Hi there!
I have a tough understanding what to do:
I need to categorize a product by it’s keywords.
I have a several “Topics”, for example: “New Technologies”, “Health”.
Each of those “Topics” have several “Subtopics”, for example: "New Technologies => “Internet of Things (IoT)”, “New Technologies => 3-D Printing”
There are in average about 250 categorized products in each “Subtopic”.
I went ahead and grabbed all keywords from already categorized products, and made a list for each “Subtopic” with keywords and their frequency, for example: %{“keyword”: “stereolithography”, “uniqueCount”: 8, “totalCount”: 17}
So, long story short: I have a bunch of lists with keywords that I need to somehow “measure” and “rank” them.
I guess my next step should be creating a keywords for each “Topic” from its “Subtopic”'s combine “dictionary” of all “important” keywords… I have no idea how to do it. The keywords are overlapping among “Subtopics” but I still need to “measure” them somehow…
Is there any “cool and easy” Elixir library that can be useful in my case?
Please share any tips!
Could you provide a real example of the data structure you have and how you expect the output to be?
This will improve the quality of the answers you’ll get from the community.
Sure, I have a bunch of Excel files with this kind of structure:
For Topic: "New Technologies"
Subtopic: "Artificial Intelligence"
Keywords
Unique Count
Total Count
artificial intelligence
125
190
machine learning
34
65
big data
29
54
artificial intelligence ai
18
23
neural networks
16
20
social media
16
21
decision making
15
32
Subtopic: "Internet of Things"
Keywords
Unique Count
Total Count
internet things iot
22
38
iot
18
36
internet things
16
66
big data
12
12
cloud computing
12
19
sensors
9
10
internet
8
9
privacy
7
10
Subtopic: "Machine Learning"
Keywords
Unique Count
Total Count
machine learning
111
164
artificial intelligence
41
86
big data
29
64
data mining
26
43
supervised learning
23
26
neural networks
22
26
deep learning
19
26
support vector machines
19
22
internet things
17
30
machine learning algorithms
17
19
And this is for every Subtopic inside “New Technologies” Topic.
Topic
Subtopic
New Technologies
4th Industrial Revolution
Sustainability (Energy) Core
Sustainability (Energy) Extended
3-D Printing
Artificial Intelligence (AI)
Augmented & Virtual Reality (& wearables)
Big Data & Data Analytics
Cloud & Fog Computing
Internet of Things (IoT)
Machine Learning
Wireless Technology
As you can see a lot of keywords are overlapping. For example: “artificial intelligence”, “big data”, “machine learning”.
Now I want to create a combined keywords list for “New Technologies” topic .
But I don’t know how to “measure” a value of the given keyword. I am really lacking in theory about this kind of stuff… For example: the keyword “big data” is in every single one those Subtopics, so I need to rank it lower because it is not unique, but I don’t know the formula or algorithm to do it…
So, it would be really nice to use some library (maybe not an Elixir library) to achieve it.
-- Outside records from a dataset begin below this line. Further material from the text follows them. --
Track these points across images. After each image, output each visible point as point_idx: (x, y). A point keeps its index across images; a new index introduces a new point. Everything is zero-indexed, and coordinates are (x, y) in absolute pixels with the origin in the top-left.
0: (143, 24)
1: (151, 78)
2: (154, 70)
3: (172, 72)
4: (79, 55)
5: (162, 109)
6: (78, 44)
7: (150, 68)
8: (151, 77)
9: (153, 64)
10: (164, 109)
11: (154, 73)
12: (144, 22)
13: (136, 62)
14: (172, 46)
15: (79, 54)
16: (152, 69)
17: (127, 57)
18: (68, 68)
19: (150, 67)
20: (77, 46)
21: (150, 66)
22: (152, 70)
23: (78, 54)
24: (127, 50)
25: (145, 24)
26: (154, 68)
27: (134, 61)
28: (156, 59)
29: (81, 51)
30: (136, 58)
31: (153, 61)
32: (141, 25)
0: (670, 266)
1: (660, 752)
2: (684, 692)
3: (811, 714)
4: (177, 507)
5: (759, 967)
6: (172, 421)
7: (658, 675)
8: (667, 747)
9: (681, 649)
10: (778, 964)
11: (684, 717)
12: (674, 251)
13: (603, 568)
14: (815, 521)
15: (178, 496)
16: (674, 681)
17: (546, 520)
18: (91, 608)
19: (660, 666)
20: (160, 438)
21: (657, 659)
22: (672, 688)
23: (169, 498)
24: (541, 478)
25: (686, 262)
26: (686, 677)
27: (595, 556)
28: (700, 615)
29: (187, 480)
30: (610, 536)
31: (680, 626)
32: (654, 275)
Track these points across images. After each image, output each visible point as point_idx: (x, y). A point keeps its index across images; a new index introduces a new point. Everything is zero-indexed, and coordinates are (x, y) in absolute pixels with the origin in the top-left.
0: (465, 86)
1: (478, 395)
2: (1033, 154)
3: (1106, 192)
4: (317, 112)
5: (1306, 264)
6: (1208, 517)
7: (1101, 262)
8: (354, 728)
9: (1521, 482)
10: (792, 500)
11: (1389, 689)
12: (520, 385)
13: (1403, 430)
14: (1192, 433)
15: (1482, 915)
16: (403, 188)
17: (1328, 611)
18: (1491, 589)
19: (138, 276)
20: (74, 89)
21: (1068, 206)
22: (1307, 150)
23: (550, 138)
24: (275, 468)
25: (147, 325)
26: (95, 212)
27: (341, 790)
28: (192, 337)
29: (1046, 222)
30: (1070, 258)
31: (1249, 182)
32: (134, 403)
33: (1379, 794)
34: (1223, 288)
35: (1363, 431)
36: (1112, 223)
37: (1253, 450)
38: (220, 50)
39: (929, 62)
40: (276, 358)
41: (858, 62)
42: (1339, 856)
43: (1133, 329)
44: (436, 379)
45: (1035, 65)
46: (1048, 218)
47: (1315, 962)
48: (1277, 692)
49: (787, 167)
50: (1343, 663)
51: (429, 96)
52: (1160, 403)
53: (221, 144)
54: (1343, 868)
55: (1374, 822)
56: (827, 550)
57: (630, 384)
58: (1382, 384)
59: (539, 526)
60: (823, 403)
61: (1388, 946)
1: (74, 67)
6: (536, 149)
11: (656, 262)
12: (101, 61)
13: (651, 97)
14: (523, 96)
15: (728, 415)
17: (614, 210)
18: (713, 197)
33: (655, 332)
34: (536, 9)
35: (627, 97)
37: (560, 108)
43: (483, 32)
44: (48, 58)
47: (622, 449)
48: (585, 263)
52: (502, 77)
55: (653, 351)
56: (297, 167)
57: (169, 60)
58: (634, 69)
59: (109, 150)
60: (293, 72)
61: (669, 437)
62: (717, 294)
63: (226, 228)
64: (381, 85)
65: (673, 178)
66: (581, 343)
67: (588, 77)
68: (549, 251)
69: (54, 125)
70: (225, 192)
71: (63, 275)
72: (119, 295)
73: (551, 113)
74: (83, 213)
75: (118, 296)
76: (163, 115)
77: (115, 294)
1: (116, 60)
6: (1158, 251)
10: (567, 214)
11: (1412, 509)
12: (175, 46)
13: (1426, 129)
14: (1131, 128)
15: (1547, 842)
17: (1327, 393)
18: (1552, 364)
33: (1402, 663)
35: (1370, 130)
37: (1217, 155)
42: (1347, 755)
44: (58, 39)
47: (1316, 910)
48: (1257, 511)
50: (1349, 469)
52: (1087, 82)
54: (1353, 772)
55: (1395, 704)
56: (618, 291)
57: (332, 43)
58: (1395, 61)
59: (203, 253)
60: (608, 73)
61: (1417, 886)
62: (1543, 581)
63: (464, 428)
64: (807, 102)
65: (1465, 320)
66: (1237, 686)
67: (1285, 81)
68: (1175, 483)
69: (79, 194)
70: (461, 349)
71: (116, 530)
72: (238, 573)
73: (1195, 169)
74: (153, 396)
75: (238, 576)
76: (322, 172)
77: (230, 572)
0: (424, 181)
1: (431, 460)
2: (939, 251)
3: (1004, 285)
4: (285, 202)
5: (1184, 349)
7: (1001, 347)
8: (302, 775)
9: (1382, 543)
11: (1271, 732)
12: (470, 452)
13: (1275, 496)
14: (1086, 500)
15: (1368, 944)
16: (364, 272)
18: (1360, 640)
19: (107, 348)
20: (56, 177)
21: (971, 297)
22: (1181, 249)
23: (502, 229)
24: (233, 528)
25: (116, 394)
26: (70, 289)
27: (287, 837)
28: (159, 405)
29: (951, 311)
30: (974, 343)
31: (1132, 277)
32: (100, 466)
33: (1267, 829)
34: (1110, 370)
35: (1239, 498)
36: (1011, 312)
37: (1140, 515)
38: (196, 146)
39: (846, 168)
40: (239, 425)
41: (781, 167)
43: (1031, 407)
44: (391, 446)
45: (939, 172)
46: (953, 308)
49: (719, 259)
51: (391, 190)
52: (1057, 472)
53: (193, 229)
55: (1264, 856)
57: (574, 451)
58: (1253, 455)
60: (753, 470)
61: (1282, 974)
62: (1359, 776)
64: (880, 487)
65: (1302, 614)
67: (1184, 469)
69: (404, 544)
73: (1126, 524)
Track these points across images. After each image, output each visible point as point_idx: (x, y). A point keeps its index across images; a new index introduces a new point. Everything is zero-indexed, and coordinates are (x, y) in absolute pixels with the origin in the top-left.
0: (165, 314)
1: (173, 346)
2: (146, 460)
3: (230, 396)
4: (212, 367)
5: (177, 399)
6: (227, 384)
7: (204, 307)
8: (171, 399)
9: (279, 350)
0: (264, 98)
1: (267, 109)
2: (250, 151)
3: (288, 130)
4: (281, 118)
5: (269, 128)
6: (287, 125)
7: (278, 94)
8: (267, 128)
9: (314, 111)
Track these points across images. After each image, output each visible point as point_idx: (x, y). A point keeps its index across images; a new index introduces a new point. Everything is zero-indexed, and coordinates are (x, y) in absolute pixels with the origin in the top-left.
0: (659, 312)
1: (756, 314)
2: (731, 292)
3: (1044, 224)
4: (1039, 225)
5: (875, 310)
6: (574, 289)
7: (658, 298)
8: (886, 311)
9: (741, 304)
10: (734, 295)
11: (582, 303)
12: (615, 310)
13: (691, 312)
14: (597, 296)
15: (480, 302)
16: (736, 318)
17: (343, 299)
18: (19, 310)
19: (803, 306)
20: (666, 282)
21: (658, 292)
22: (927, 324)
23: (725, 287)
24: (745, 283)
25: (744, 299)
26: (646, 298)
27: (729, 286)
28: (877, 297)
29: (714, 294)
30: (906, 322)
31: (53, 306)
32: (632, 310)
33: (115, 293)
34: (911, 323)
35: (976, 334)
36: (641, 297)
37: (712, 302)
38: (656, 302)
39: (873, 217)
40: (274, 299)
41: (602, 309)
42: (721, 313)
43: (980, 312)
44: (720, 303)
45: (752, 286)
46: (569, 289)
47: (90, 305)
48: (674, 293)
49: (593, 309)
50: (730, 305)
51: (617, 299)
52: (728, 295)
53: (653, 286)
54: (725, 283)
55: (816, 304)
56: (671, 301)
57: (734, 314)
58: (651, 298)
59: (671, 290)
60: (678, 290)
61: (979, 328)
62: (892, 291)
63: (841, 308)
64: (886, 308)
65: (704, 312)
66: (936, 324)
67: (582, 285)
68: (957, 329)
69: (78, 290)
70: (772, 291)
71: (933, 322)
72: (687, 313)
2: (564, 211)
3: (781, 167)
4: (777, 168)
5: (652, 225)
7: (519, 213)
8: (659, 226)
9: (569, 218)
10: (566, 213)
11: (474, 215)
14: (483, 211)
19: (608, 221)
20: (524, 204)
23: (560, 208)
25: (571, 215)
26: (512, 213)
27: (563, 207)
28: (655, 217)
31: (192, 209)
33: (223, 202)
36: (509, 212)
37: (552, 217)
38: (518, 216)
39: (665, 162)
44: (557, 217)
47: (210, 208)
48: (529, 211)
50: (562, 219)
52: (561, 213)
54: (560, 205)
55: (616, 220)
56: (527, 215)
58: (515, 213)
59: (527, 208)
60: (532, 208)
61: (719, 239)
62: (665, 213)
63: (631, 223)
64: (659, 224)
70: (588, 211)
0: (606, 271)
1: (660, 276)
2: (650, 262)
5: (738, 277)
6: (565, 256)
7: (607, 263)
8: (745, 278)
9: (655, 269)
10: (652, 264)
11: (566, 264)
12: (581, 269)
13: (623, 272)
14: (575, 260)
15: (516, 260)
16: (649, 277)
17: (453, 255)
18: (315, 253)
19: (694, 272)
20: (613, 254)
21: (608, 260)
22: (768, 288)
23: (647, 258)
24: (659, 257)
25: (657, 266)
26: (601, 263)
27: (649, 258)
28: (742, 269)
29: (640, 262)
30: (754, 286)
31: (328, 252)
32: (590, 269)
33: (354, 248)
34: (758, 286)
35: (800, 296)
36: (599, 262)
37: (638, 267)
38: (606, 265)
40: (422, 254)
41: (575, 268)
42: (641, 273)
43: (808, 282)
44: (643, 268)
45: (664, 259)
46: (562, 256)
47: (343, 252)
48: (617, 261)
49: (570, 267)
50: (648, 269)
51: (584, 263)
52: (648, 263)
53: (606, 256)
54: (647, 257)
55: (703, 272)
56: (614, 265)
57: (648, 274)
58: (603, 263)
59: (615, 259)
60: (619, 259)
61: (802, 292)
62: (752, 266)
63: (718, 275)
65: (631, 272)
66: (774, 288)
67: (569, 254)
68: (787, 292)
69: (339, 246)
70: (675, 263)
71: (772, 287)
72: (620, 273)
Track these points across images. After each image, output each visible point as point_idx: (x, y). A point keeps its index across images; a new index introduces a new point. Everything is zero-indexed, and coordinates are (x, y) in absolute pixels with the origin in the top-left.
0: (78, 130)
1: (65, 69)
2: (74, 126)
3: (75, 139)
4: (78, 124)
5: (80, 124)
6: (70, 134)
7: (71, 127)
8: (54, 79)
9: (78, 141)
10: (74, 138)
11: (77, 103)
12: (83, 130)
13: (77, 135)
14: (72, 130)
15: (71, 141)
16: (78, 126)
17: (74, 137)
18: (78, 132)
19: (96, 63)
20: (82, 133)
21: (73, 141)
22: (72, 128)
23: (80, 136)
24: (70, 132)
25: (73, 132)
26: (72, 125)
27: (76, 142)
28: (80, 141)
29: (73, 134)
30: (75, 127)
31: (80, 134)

But I don’t know about them as well…
And there is also a problem with the keywords themself… Some of them are meaning the same thing, like “internet things iot”, “iot”, “internet things”. All of them are basically the same thing, yet in my dataset they are different. But currently I want to treat them as unique keywords for the purpose of simplicity and MVP.
I am still confused… I understand that I need to write a bunch of functions, which would transform my data. I am just clueless what algorithms should I use in those functions…
So, I have a lack of understanding “what” to do, instead of “how”.
Should I use something like GloVe for “measure” and “ranking”? Or maybe it is easier to use some python library (that I dont know about yet)… Thats kind of questions is my concern right now.
I want to create some simple “measure” system which can rank keywords in each Subtopic by it “importance”. My current thinking about “importance”: “if given keyword is appearing more frequently across different products inside Subtopic, then this keyword is more important…” But I don’t know what to do about keywords that are overlapping across many Subtopics, for example keyword “big data” is probably more important inside “Artificial Intelligence” than "Internet of Things. But I don’t know how to mathematically “measure” it.
I don’t know what You really want to achieve… but what about something like?
sum(points) / number of occurence in subtopic
I tried to simply sum(Unique_Count, Total_Count * 0.5) I took this 0.5 coefficient from my head, and probably there must be some kind of formula … That way I can have some ranking inside single Subtopic, but I need to have ranking inside Topic(all Subtopics). That is where I am struggling right now.